- Task details -
Starting with the line containing "As a full member..." and going on through the line containing "Ukrainian language school.", rewrite those lines with "Tuesdays" changed to "Thursdays" and nothing else altered. Return only those lines.

- The data -
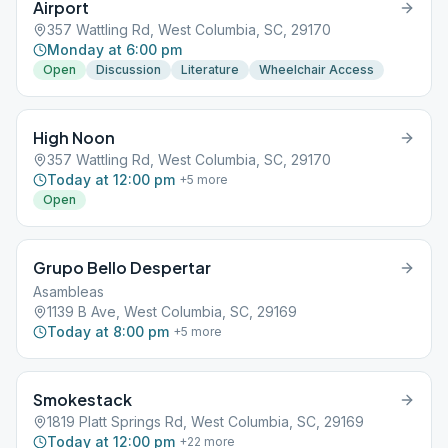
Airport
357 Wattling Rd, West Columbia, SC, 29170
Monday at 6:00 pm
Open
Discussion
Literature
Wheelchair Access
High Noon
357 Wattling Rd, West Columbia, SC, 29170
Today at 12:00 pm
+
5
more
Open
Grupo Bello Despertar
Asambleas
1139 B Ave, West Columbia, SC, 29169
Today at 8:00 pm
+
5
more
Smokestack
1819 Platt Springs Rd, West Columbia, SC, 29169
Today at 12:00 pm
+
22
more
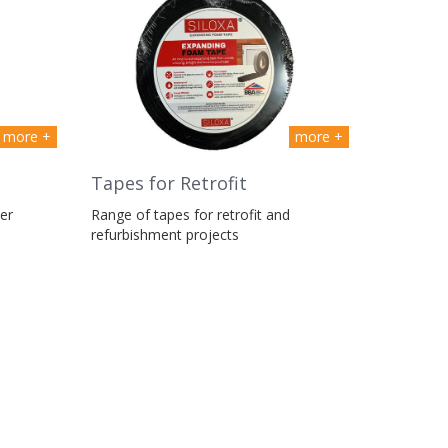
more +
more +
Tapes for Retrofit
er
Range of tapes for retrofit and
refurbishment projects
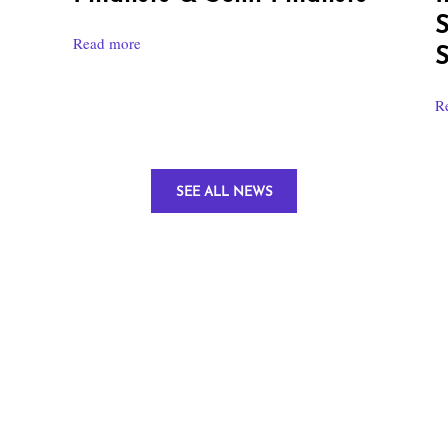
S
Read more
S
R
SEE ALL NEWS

* * *

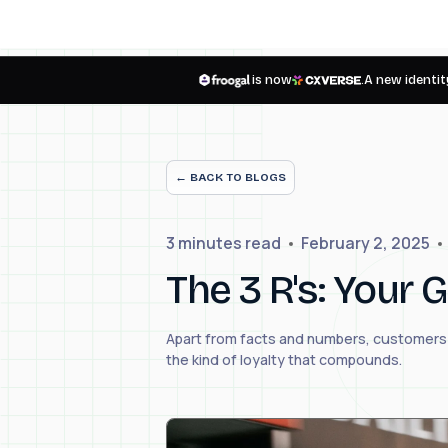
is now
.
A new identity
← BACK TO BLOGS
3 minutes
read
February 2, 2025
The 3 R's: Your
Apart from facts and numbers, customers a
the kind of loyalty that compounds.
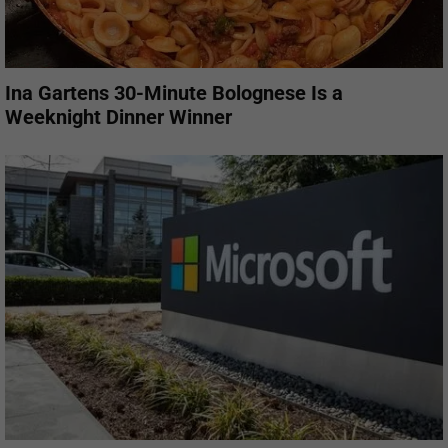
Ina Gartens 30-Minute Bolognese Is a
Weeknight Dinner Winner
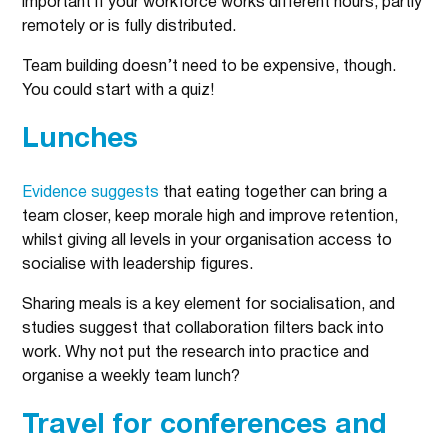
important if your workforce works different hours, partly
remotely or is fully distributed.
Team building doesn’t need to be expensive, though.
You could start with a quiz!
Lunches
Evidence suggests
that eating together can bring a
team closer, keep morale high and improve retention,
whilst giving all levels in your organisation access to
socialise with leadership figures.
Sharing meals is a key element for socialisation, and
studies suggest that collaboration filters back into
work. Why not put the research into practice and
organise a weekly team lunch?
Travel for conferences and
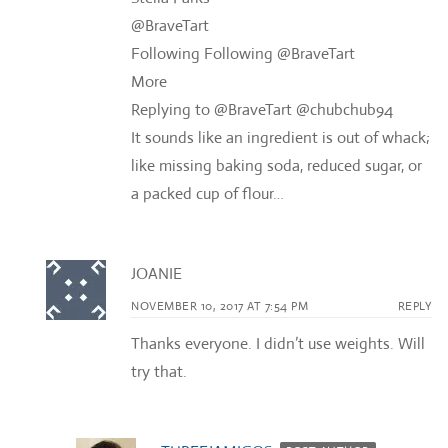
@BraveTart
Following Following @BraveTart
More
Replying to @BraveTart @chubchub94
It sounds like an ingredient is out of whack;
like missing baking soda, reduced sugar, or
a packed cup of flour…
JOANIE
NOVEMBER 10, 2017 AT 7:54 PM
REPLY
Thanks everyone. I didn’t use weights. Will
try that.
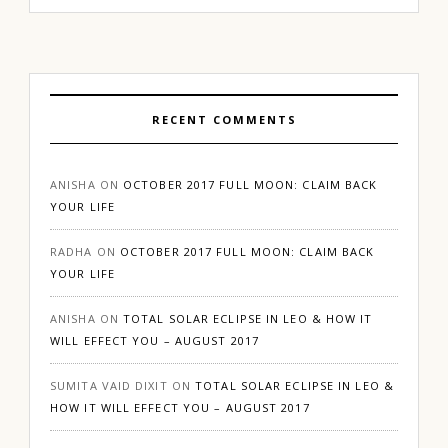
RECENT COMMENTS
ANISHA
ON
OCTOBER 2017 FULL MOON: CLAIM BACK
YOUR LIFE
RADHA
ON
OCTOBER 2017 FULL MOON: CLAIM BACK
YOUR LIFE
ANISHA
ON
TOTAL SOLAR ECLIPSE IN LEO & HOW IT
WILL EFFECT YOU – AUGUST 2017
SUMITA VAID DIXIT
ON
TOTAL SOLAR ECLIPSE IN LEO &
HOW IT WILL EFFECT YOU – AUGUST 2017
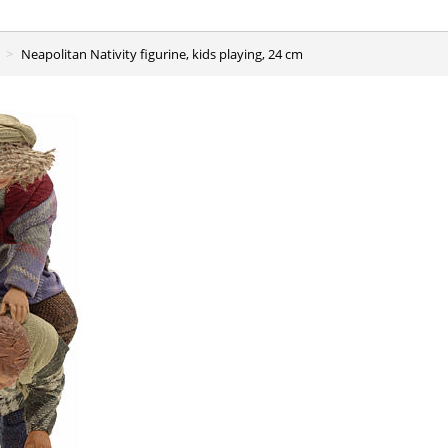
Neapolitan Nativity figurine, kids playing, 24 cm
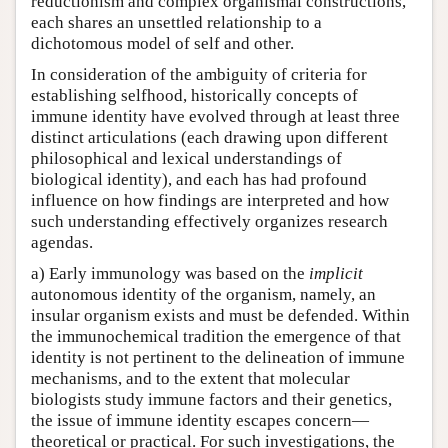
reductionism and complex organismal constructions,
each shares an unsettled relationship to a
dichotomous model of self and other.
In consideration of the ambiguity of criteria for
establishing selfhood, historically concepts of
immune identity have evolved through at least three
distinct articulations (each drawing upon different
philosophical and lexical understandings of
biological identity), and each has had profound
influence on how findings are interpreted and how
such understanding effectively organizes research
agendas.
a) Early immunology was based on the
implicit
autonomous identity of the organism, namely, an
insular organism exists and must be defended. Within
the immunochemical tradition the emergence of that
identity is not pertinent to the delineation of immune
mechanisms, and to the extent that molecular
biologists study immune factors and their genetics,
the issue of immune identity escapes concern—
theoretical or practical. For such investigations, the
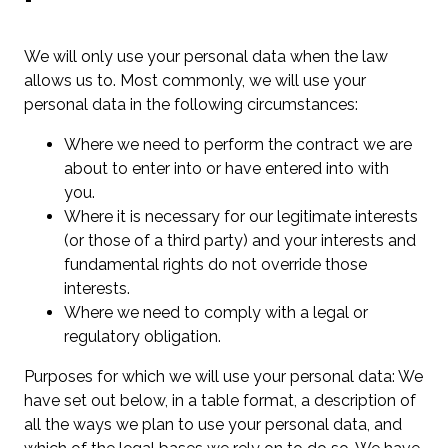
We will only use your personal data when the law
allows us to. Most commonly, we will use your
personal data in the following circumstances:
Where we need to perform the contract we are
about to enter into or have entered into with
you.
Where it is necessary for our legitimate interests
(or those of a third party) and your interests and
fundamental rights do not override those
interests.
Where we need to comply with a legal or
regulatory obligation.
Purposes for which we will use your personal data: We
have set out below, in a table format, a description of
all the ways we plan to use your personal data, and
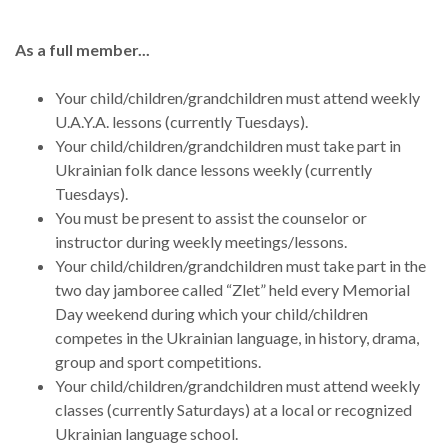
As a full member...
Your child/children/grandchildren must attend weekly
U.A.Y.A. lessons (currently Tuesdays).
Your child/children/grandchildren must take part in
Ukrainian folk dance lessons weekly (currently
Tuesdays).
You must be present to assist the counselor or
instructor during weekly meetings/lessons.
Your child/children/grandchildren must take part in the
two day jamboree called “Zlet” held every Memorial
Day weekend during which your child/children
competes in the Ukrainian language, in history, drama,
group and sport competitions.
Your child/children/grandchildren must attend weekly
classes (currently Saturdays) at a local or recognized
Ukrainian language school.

- Response below -
As a full member...
Your child/children/grandchildren must attend weekly
U.A.Y.A. lessons (currently Thursdays).
Your child/children/grandchildren must take part in
Ukrainian folk dance lessons weekly (currently
Thursdays).
You must be present to assist the counselor or
instructor during weekly meetings/lessons.
Your child/children/grandchildren must take part in the
two day jamboree called “Zlet” held every Memorial
Day weekend during which your child/children
competes in the Ukrainian language, in history, drama,
group and sport competitions.
Your child/children/grandchildren must attend weekly
classes (currently Saturdays) at a local or recognized
Ukrainian language school.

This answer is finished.